とはいえ、例外を経験してしまったからこそ心配になっているのだが。
「ルルドさん!」
「……はぁ」
大きな声を出したのは庭にいたニールだった。窓枠に手をかけて私を呼んでいる。
忙しないなぁ、と思う。
しかしまあ無視をすることも出来ないため、歩いて近寄る。
「どうしました?」
「空が、空が…」
「空?」
窓から身を乗り出して空を見上げると、そこにはなんの変哲もない夜空が広がっていた。
月はないが、心惹かれる星空が広がっている。
「…ん? 夜空?」
今は昼過ぎだ。頭上には太陽があるべきである。しかし現在、空には天を照らす太陽は愚か群青すら見えない。
これは明らかに異常状態だ。
「さっきまで普通だったのに、いきなり夜になって…」
「いえ、日が落ちたんじゃありません…日が食われたのです」
昼の夜空には殊更暗い部分があった。
本来太陽があるべき場所に、黒い丸が浮かんでいる。それはまるで、黒く塗りつぶされた太陽のように。
それには見覚えがあった。
多くのゲームプレイヤーにトラウマを植え付けたレイドボス。
百人単位でレイドしても五分五分とまで言われた最強モンスター。
「幻想種、日蝕み」
日を食べて現れるという設定のモンスター。倒すまで絶対に日は昇らず、ワールドマップが常に夜バージョンになる。
「魔王よりも強い化け物がなんでもう…」
ゲームでは、ストーリーを全部クリアしないとオンラインモードは解放されなかった。
故に幻想種は魔王が倒されるまでは現れない……そう思っていたのだが、見通しが甘かったらしい。
「いや、そんなことより逃げなくては…」
「逃げるってどうしてですか?」
「あの黒い太陽が見えるでしょう。あれが見えるということは“本体”が近くにいるということです。つまりここは、戦闘区域になっている…」
「せ、戦闘…? 前の巨人みたいなことですか?」
「あの程度では済まないかもしれませんがね。ロベルト達を連れてきてください。転移魔法でウンディーナまで飛びます!」
私の鬼気迫った様子に並々ならぬ気配を感じたのだろう。ニールとキアリスはそれ以上何も問わずに他の三人を探しに行く。

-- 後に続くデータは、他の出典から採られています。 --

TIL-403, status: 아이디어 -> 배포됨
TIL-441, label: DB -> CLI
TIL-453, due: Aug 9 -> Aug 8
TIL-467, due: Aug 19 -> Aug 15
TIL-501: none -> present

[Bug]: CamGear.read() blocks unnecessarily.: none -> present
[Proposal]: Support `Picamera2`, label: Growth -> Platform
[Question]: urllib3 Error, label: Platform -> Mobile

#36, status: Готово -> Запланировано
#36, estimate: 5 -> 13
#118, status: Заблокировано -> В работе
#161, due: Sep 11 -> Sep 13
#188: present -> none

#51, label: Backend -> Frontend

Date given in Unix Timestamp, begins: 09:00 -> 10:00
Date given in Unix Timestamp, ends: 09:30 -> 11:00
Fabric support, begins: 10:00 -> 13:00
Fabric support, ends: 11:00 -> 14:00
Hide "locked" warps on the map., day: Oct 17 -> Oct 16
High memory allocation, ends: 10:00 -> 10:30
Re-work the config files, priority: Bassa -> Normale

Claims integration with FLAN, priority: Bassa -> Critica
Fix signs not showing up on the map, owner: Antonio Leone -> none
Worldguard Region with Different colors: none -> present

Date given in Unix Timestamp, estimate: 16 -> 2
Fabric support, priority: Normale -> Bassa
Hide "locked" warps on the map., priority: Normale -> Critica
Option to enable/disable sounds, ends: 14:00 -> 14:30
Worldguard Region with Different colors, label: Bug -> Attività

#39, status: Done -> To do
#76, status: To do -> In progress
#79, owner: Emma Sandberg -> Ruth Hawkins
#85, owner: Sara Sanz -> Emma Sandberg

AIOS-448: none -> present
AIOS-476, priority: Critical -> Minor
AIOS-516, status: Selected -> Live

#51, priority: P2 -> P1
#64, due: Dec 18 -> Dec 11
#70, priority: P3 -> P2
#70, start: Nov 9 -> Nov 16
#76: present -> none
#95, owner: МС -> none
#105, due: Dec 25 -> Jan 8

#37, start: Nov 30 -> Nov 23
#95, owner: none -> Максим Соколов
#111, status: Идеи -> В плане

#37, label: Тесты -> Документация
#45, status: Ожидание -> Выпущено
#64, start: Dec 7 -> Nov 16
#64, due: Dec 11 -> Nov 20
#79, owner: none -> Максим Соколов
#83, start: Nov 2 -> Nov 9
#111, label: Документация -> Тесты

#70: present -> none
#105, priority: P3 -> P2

それを見送った私は、発動に時間のかかる転移魔法の準備を始めた。
「連れてきました!」
「ひっぱんなよニール。どうしたんだよいきな…えっ、夜!?」
「説明は後でしますから、全員魔法陣に!」
ニールとキアリスがロベルトとアイリの手を引いて来る。
「…フィーは?」
「どこにいるのか分からなくて…」
「あーもう、馬鹿みたいに広い館に住みやがって……魔法を破棄することになりますが、私が探しにいきます」
「いや、俺が探してくるよ」
言うが早いがロベルトが目にも止まらぬ速度で駆け出した。
「ルルドさん!」
「なんですか?」
袖を引かれてキアリスに目を向けると、キアリスの目は空を向いていた。
「た…太陽が…」
「太陽?」
見上げると、黒い太陽が脈動していた。
周りの黒を吸い込むように、力を溜め込むように脈動する。
それはゲームの攻略サイトで見たことのある予備動作だった。
「スキル攻撃……マズい、思ったより早い」
スキル『幻日光』
一定周期で黒い波動を放つ攻撃スキルだ。
超広範囲、防御不能、障害物透過と三拍子揃った鬼畜スキルで、範囲内に居ればどう頑張っても必ず当たる。
当たれば混乱状態にされ、耐性が低いと狂乱状態にされる。
「……ろー君!」
そのタイミングで、ロベルトが館から出てきた。その腕はフィーを抱き抱えている。
「急いで!」
「分かったって!」
ロベルトが陣の中に入ったのを確認し、魔法を起動する。
それとまったくの同時に日蝕みが一際大きく膨れ上がった。そして、眩いばかりの黒い光を解き放つ。
私の魔法と日蝕みの攻撃、どちらが早いか。
結論から言って、日蝕みの攻撃の方がタッチの差で早かった。
しかし、魔法事態は無事に発動した。
……いや、“無事に”というのは間違いだ。
転移魔法は非常に繊細な魔法である。
それを混乱状態で使えばどうなるか……それはもう、想像すらつかない。
私が混乱によって意識混濁から復帰すると、私の傍らには誰もいなかった。